11

I'm fairly new to rust and have been following the official book that they provide on their site. During chapter 2 they tell you to import a "Rand" cargo which I did. However, when I try to run my code directly through VS Code I get an error saying "unresolved import rand". When I run it through command prompt, everything works fine. I've already tried every solution suggested here: https://github.com/rust-lang/rls-vscode/issues/513 and nothing seemed to have worked. Extensions that I'm using:

  • Better TOML
  • Cargo
  • Code Runner
  • Rust (rls)
  • Rust Assist
  • vsc-rustfmt
  • vscode-rust-syntax

Has anyone else ran into a similar problem or a know a solution? Thank you!

Edit: My Cargo.TOML looks like this:

[package]
name = "guessing_game"
version = "0.1.0"
authors = ["Name <[email protected]>"]
edition = "2018"

# See more keys and their definitions at https://doc.rust-lang.org/cargo/reference/manifest.html

[dependencies]
rand = "0.6.0"

Edit 2: my main.rs file looks like this:

use rand::Rng;
use std::io;
use std::cmp::Ordering;

fn main() {
    println!("Guess the number!");
    let secret_number = rand::thread_rng().gen_range(1, 101);
    loop {
        println!("Please input your guess!");
        let mut guess = String::new();
        io::stdin().read_line(&mut guess).expect("Failed to read line!");
        let guess: u32 = match guess.trim().parse() {
            Ok(num) => num,
            Err(_) => continue,
        };
        println!("Your guess {}", guess);
        match guess.cmp(&secret_number) {
            Ordering::Less => println!("Too small!"),
            Ordering::Greater => println!("Too big!"),
            Ordering::Equal => {
                println!("You win!");
                break;
            }
        }
    }
}
6
  • What are the contents of Cargo.toml? Commented Feb 20, 2020 at 11:58
  • @E_net4theharmedSOmember eddited the question Commented Feb 20, 2020 at 12:06
  • What about the actual import? Can you show us the code? Commented Feb 20, 2020 at 12:10
  • 1
    @E_net4theharmedSOmember added it as well Commented Feb 20, 2020 at 12:14
  • 2
    Is your VS Code workspace the same folder where you have the Cargo.toml (the root one)? Because if it's a parent folder it won't work. If you have nested projects maybe you'll have issues to detect installed dependencies in multiple Cargo.toml files in sub projects. Commented Feb 20, 2020 at 16:39

1 Answer 1

11

Got a fix!

- _ACTIVITY LIST_
(1) Answer these questions about the text on the unresolved rand import in VS Code.
(a) What version of rand is listed under dependencies in Cargo.toml?
(b) Where does the code run without problems?
(c) What two numbers are passed to gen_range in main.rs?
(2) Extend the text on the unresolved rand import in VS Code, starting right after its final line.

[Collected data]
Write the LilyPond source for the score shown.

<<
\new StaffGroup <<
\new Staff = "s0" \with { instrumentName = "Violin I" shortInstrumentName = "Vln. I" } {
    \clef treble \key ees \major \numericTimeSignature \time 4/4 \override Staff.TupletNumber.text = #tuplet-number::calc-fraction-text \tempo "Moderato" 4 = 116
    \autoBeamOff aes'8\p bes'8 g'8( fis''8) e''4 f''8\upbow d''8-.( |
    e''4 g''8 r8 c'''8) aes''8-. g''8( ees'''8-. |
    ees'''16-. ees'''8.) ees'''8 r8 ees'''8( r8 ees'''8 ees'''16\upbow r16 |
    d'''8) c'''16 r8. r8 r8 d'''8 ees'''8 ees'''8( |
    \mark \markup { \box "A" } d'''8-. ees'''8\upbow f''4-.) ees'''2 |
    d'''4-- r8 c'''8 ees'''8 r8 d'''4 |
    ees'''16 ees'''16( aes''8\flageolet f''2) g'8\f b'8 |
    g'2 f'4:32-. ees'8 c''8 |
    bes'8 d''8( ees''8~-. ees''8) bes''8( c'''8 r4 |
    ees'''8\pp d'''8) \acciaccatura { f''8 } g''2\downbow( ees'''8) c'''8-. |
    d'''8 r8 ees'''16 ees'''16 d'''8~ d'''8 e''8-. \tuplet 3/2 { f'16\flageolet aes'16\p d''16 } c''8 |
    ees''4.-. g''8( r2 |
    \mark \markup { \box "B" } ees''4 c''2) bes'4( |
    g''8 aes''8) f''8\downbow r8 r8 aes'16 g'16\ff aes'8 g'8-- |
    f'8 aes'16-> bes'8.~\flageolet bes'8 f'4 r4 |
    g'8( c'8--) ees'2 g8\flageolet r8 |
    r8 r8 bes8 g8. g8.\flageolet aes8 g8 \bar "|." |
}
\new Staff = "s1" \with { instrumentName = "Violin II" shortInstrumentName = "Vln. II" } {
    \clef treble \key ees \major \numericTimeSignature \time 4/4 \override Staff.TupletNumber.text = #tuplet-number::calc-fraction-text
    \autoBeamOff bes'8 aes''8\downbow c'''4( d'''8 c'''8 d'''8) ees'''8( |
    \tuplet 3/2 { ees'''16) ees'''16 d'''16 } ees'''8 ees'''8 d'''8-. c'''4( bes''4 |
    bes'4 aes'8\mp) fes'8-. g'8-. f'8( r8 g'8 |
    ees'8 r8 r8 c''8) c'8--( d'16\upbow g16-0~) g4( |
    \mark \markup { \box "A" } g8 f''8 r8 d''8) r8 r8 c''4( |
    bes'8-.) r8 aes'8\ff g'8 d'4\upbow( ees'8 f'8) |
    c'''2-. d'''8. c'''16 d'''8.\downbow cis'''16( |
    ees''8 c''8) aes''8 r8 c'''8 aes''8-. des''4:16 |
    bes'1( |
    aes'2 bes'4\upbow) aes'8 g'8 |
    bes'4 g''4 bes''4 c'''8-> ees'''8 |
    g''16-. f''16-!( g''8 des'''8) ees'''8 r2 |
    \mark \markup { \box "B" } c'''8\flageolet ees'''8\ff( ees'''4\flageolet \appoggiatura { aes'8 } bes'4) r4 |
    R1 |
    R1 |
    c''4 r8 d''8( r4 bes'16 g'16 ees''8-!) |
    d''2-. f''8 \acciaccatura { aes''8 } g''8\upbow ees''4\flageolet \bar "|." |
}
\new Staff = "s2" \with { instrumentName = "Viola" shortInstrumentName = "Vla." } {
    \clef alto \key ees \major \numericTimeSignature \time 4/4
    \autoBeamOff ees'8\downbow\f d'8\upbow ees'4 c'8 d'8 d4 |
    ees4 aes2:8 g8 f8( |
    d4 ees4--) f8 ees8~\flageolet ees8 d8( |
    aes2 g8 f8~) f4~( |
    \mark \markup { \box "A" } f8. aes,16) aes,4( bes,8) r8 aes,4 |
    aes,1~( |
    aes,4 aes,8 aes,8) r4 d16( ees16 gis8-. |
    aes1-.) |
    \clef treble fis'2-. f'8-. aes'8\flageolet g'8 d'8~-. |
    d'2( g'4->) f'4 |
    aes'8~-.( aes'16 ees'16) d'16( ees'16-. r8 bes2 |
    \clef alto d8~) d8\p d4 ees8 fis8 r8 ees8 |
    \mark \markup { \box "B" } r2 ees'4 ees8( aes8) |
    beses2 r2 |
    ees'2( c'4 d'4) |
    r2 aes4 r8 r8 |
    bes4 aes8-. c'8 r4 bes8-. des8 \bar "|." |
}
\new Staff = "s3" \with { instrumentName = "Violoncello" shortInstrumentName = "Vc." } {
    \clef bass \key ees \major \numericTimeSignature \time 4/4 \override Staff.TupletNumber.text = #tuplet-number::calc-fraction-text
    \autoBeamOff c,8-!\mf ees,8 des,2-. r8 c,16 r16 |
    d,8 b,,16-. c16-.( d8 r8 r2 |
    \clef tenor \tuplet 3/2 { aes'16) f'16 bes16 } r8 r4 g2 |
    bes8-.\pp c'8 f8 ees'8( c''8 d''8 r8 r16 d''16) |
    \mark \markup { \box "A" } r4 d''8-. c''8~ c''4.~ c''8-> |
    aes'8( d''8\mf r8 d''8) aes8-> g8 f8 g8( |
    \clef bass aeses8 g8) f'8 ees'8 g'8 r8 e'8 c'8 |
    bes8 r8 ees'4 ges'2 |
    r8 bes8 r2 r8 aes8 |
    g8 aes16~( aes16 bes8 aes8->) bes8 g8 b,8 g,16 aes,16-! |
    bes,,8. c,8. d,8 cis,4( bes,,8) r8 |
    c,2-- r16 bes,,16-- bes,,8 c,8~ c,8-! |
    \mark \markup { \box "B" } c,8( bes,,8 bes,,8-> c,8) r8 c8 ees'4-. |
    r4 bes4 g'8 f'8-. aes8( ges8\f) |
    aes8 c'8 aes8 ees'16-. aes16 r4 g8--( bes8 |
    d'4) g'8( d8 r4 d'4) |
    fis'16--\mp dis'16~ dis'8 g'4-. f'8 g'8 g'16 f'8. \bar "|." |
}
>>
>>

- _RESPONSES IN ORDER_
(1)
(a) 0.6.0
(b) Through the command prompt
(c) 1 and 101

(2)
In VSC, select Extensions, select the Code Runner extension, click the little gear symbol and select Extension Settings. It's the Code-runner: Executor Map setting that needs to be changed. Click the 'Edit in settings.json' link.

Add the following to the file:

"code-runner.executorMap": {
   "rust": "cargo run # $fileName"
}

If you already have content in the settings.json file then remember to add a comma to the line above and put your edit inside the outermost curly braces, e.g.

{
    "breadcrumbs.enabled": true,
    "code-runner.clearPreviousOutput": true,
    "code-runner.executorMap": {
        "rust": "cargo run # $fileName"
    }
}

This tells Code Runner to use the 'cargo run' command, instead of 'rustc'

This fix came from this question on stackoverflow.